Task to carry out
Every line below from the one with "Nesting Bird Report, Naples" through the one with "The federal Migratory" should be retyped exactly, both ends included; no other lines and no pictures.

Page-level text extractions
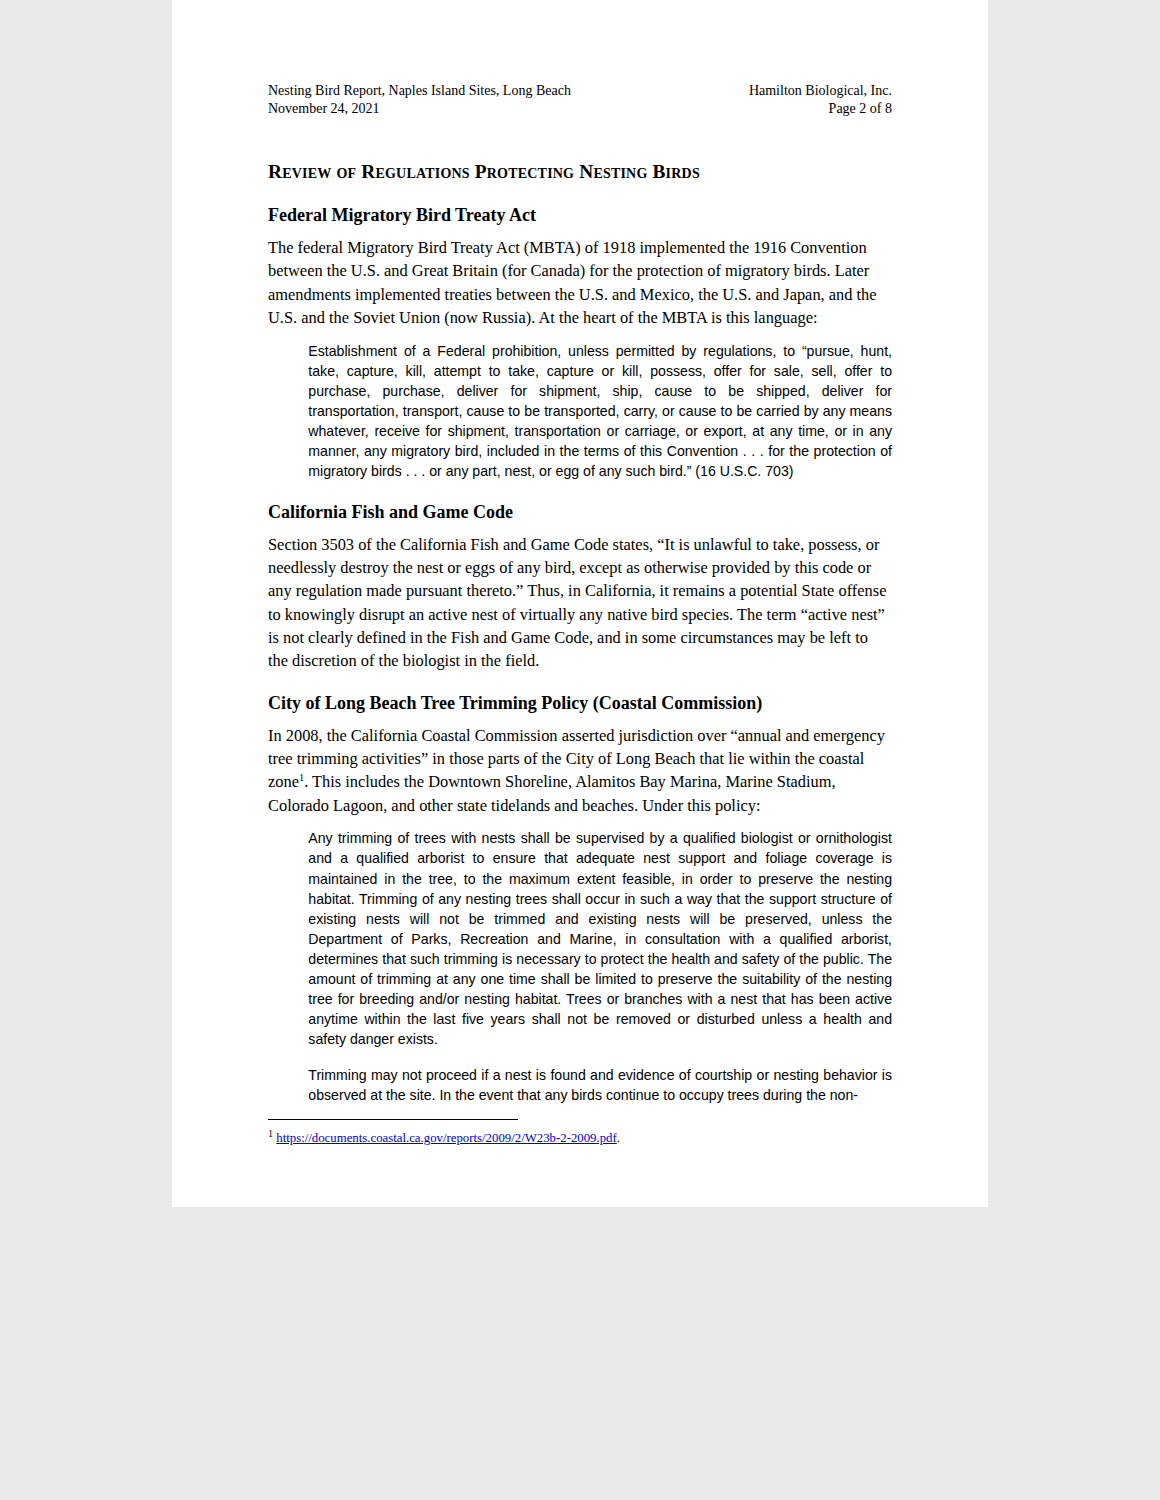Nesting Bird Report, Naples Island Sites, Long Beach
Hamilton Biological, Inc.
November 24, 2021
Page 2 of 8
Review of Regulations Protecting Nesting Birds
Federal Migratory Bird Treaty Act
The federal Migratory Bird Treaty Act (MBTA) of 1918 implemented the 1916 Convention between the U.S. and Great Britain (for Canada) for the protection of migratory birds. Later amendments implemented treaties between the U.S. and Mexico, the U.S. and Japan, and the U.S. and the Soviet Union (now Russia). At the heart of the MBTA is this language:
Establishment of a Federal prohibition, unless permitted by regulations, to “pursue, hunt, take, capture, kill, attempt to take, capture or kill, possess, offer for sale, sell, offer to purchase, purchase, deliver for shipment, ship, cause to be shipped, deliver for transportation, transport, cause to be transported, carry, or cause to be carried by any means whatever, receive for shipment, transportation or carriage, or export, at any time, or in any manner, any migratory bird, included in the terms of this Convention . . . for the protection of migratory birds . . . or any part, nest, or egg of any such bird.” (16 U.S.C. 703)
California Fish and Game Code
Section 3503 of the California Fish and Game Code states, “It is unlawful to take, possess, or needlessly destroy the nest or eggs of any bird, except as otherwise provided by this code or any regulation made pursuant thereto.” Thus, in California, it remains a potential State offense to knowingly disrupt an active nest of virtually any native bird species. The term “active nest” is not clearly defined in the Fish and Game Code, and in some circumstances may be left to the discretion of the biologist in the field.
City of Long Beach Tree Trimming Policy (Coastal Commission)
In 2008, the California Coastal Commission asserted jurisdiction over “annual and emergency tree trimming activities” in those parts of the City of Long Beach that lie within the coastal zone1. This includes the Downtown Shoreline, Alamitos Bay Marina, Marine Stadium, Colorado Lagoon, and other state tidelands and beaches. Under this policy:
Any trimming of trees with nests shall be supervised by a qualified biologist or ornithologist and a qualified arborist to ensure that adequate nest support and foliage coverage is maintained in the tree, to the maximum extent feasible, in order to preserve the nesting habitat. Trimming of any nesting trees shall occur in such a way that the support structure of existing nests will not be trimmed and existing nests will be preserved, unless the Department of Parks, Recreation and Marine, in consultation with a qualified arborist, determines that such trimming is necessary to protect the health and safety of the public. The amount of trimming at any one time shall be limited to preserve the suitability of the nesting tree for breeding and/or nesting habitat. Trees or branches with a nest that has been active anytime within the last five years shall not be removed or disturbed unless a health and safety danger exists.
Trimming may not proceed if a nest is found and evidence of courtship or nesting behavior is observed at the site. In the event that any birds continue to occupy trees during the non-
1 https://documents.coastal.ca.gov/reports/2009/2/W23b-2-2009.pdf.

==

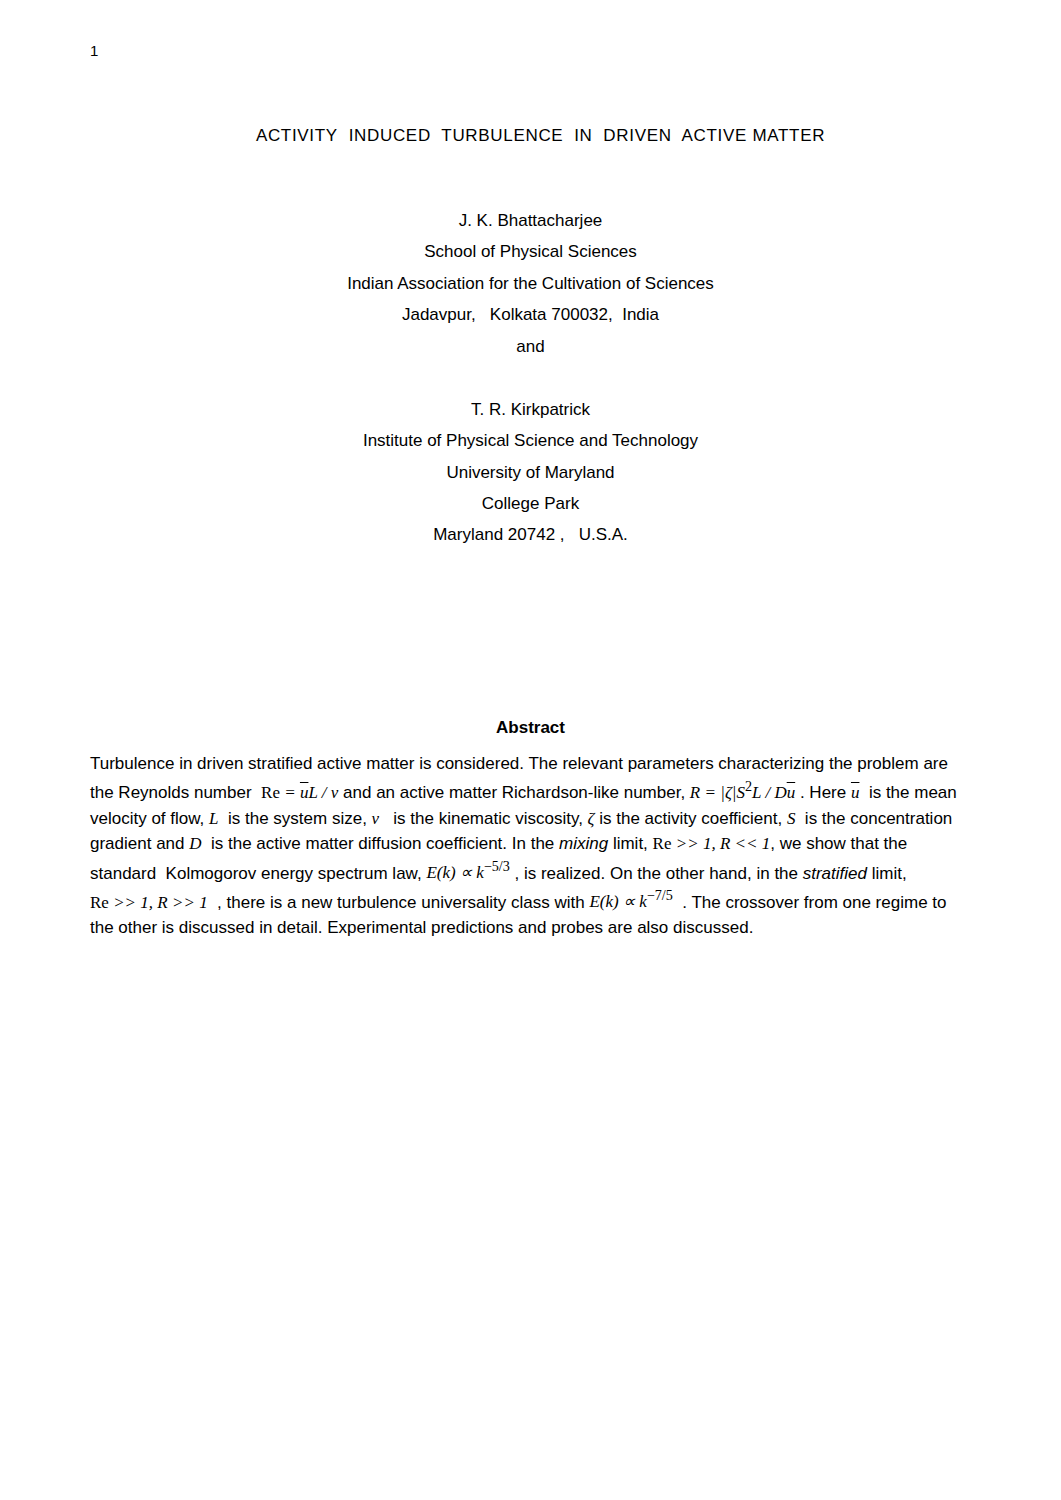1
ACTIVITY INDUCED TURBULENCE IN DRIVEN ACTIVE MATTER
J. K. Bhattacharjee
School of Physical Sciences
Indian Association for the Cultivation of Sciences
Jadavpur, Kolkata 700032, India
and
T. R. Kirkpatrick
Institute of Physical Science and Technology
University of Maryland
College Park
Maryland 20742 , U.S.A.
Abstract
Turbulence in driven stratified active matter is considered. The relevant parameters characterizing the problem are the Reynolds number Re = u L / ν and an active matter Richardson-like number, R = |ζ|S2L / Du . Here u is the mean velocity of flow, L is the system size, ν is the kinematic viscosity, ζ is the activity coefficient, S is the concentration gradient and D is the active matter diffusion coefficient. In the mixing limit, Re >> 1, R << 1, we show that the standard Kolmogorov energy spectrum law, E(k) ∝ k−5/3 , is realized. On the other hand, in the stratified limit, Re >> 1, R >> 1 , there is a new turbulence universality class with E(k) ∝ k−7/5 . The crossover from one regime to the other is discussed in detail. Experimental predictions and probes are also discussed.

Answer to this exercise
Nesting Bird Report, Naples Island Sites, Long Beach
Hamilton Biological, Inc.
November 24, 2021
Page 2 of 8
Review of Regulations Protecting Nesting Birds
Federal Migratory Bird Treaty Act
The federal Migratory Bird Treaty Act (MBTA) of 1918 implemented the 1916 Convention between the U.S. and Great Britain (for Canada) for the protection of migratory birds. Later amendments implemented treaties between the U.S. and Mexico, the U.S. and Japan, and the U.S. and the Soviet Union (now Russia). At the heart of the MBTA is this language:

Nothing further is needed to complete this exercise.